After receiving the green light for the latest RDC, Aldi said it would deliver up to 750 jobs in a wide range of sectors including administration and security, site, section and deputy management roles, warehouse operatives, maintenance engineers and transport managers and drivers.
This latest super shed is planned for a 72 acre site at Nailstone Colliery, in West Leicestershire. The plans include solar panels on the roof, 600 parking spaces and a 238 space HGV waiting area. The site will be powered by its own substations. Planning permission was granted by Hinckley and Bosworth Borough Council on the condition that the building didn't exceed 33m in height, local residents would not be affected by noise and pollution and any potential land contamination is properly addressed.
Lidl investment commitments
In Peterborough, the doors opened on Lidl's latest RDC employing 400 and with plans to recruit a further 50 in the coming months. Although under half the size of Aldi's planned development in Leicestershire, the 485,000 sq. ft. site is the equivalent of eight football pitches and will operate in tandem with a smaller facility at Lutterworth, significantly extending Lidl's infrastructure in the region.
The centre is part of a planned investment in the UK of £1.45bn to the end of 2020. New warehouses are also planned at Luton and Bolton, while existing facilities will be extended in Bridgend and Belvedere. The extended network will service an additional 100 new stores across Great Britain through to the end of 2022. The Peterborough facility was completed on target despite the Covid pandemic.
Essential stores such as Aldi and Lidl have stayed open throughout lockdown, providing their neighbourhood customers with essential food supplies. The addition of the Peterborough warehouse will strengthen operations and logistics to mitigate any supply chain shortages if lockdown measures are reinstated.

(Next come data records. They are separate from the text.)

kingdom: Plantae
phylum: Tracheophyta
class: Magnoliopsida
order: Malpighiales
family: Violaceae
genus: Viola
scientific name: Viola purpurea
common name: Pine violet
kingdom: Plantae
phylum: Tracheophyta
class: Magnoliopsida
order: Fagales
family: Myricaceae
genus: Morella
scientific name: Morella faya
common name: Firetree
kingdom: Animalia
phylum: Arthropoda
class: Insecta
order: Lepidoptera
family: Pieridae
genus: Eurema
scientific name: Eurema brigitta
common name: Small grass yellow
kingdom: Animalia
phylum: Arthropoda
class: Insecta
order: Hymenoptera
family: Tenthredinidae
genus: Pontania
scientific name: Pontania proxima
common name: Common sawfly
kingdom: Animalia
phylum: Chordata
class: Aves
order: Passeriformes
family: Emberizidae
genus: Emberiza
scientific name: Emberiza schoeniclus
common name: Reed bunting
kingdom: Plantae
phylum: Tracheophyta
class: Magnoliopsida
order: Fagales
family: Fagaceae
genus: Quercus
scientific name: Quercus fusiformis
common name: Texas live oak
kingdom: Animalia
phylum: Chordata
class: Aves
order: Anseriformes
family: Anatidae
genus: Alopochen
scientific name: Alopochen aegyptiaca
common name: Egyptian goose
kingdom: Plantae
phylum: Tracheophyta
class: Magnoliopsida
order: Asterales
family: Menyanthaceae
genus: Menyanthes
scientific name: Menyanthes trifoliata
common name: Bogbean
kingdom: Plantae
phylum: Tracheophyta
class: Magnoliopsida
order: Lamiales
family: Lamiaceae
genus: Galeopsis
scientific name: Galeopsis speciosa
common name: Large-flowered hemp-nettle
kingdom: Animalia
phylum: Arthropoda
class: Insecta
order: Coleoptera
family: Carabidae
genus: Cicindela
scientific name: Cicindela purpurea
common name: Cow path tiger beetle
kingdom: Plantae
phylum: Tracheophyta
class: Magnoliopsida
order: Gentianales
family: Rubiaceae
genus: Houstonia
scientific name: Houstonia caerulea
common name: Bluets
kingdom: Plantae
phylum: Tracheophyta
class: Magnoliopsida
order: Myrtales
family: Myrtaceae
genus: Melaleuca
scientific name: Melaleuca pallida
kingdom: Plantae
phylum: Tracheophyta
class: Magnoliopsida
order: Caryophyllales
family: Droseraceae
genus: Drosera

The new warehouse is strategically located just off the A1(M) and is designed to serve 48 stores. The building meets sustainability standards with solar panels on the roof and a natural refrigerant system to cool and heat the building. According to Savill's latest Big Shed briefing, there's less than a year's worth of Grade A warehousing in the East of England. The shortage is being driven by the uptick in transactional activity and the fact that 41% of supply is not fit for purpose.
Demand for warehousing remains high as businesses seek to capitalise on changing consumer habits in the light of the Covid lockdown. The demand for new stock in the strategically important East of England has seen speculative units snapped up by the likes of MH Star and Unilever, demonstrating the confidence in the local market and the need for specialist high quality modern warehousing in the region.